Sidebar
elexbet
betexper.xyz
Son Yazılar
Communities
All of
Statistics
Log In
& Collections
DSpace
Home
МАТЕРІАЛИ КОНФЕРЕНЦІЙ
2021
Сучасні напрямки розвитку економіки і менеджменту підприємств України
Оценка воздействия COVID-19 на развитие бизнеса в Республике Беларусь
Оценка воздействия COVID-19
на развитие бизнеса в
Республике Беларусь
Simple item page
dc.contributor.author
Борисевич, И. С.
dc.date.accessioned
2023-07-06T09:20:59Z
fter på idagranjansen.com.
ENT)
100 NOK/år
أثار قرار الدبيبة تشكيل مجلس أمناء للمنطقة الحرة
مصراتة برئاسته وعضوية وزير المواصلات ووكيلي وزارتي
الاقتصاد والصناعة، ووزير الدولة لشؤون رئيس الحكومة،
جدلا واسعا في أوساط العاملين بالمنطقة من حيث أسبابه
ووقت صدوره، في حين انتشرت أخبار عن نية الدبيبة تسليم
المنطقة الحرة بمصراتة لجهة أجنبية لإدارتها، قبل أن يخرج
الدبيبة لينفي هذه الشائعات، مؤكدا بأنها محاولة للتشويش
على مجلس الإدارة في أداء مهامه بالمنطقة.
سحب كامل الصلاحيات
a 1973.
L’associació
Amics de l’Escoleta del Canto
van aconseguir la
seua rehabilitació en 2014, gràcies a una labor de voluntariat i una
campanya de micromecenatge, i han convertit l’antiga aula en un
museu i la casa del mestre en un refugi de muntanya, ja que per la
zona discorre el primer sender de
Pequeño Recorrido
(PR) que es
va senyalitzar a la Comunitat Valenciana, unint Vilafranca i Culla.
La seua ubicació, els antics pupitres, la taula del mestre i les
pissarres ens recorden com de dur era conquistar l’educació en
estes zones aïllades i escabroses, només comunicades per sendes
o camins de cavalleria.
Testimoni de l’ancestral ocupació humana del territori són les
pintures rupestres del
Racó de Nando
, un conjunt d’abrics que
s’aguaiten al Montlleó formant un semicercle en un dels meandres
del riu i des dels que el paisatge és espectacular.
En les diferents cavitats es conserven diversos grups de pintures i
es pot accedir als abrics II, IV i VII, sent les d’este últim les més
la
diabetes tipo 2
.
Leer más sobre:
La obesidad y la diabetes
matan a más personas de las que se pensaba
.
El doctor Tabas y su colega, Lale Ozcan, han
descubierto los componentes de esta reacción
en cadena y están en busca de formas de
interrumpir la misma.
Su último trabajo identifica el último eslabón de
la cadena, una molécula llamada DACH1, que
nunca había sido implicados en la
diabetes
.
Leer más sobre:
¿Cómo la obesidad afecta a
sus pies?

━━━━━━━━

Keeping every line exactly as it is, retype the listing.

*Response below*.
Sidebar
elexbet
betexper.xyz
Son Yazılar
Communities
All of
Statistics
Log In
& Collections
DSpace
Home
МАТЕРІАЛИ КОНФЕРЕНЦІЙ
2021
Сучасні напрямки розвитку економіки і менеджменту підприємств України
Оценка воздействия COVID-19 на развитие бизнеса в Республике Беларусь
Оценка воздействия COVID-19
на развитие бизнеса в
Республике Беларусь
Simple item page
dc.contributor.author
Борисевич, И. С.
dc.date.accessioned
2023-07-06T09:20:59Z
fter på idagranjansen.com.
ENT)
100 NOK/år
أثار قرار الدبيبة تشكيل مجلس أمناء للمنطقة الحرة
مصراتة برئاسته وعضوية وزير المواصلات ووكيلي وزارتي
الاقتصاد والصناعة، ووزير الدولة لشؤون رئيس الحكومة،
جدلا واسعا في أوساط العاملين بالمنطقة من حيث أسبابه
ووقت صدوره، في حين انتشرت أخبار عن نية الدبيبة تسليم
المنطقة الحرة بمصراتة لجهة أجنبية لإدارتها، قبل أن يخرج
الدبيبة لينفي هذه الشائعات، مؤكدا بأنها محاولة للتشويش
على مجلس الإدارة في أداء مهامه بالمنطقة.
سحب كامل الصلاحيات
a 1973.
L’associació
Amics de l’Escoleta del Canto
van aconseguir la
seua rehabilitació en 2014, gràcies a una labor de voluntariat i una
campanya de micromecenatge, i han convertit l’antiga aula en un
museu i la casa del mestre en un refugi de muntanya, ja que per la
zona discorre el primer sender de
Pequeño Recorrido
(PR) que es
va senyalitzar a la Comunitat Valenciana, unint Vilafranca i Culla.
La seua ubicació, els antics pupitres, la taula del mestre i les
pissarres ens recorden com de dur era conquistar l’educació en
estes zones aïllades i escabroses, només comunicades per sendes
o camins de cavalleria.
Testimoni de l’ancestral ocupació humana del territori són les
pintures rupestres del
Racó de Nando
, un conjunt d’abrics que
s’aguaiten al Montlleó formant un semicercle en un dels meandres
del riu i des dels que el paisatge és espectacular.
En les diferents cavitats es conserven diversos grups de pintures i
es pot accedir als abrics II, IV i VII, sent les d’este últim les més
la
diabetes tipo 2
.
Leer más sobre:
La obesidad y la diabetes
matan a más personas de las que se pensaba
.
El doctor Tabas y su colega, Lale Ozcan, han
descubierto los componentes de esta reacción
en cadena y están en busca de formas de
interrumpir la misma.
Su último trabajo identifica el último eslabón de
la cadena, una molécula llamada DACH1, que
nunca había sido implicados en la
diabetes
.
Leer más sobre:
¿Cómo la obesidad afecta a
sus pies?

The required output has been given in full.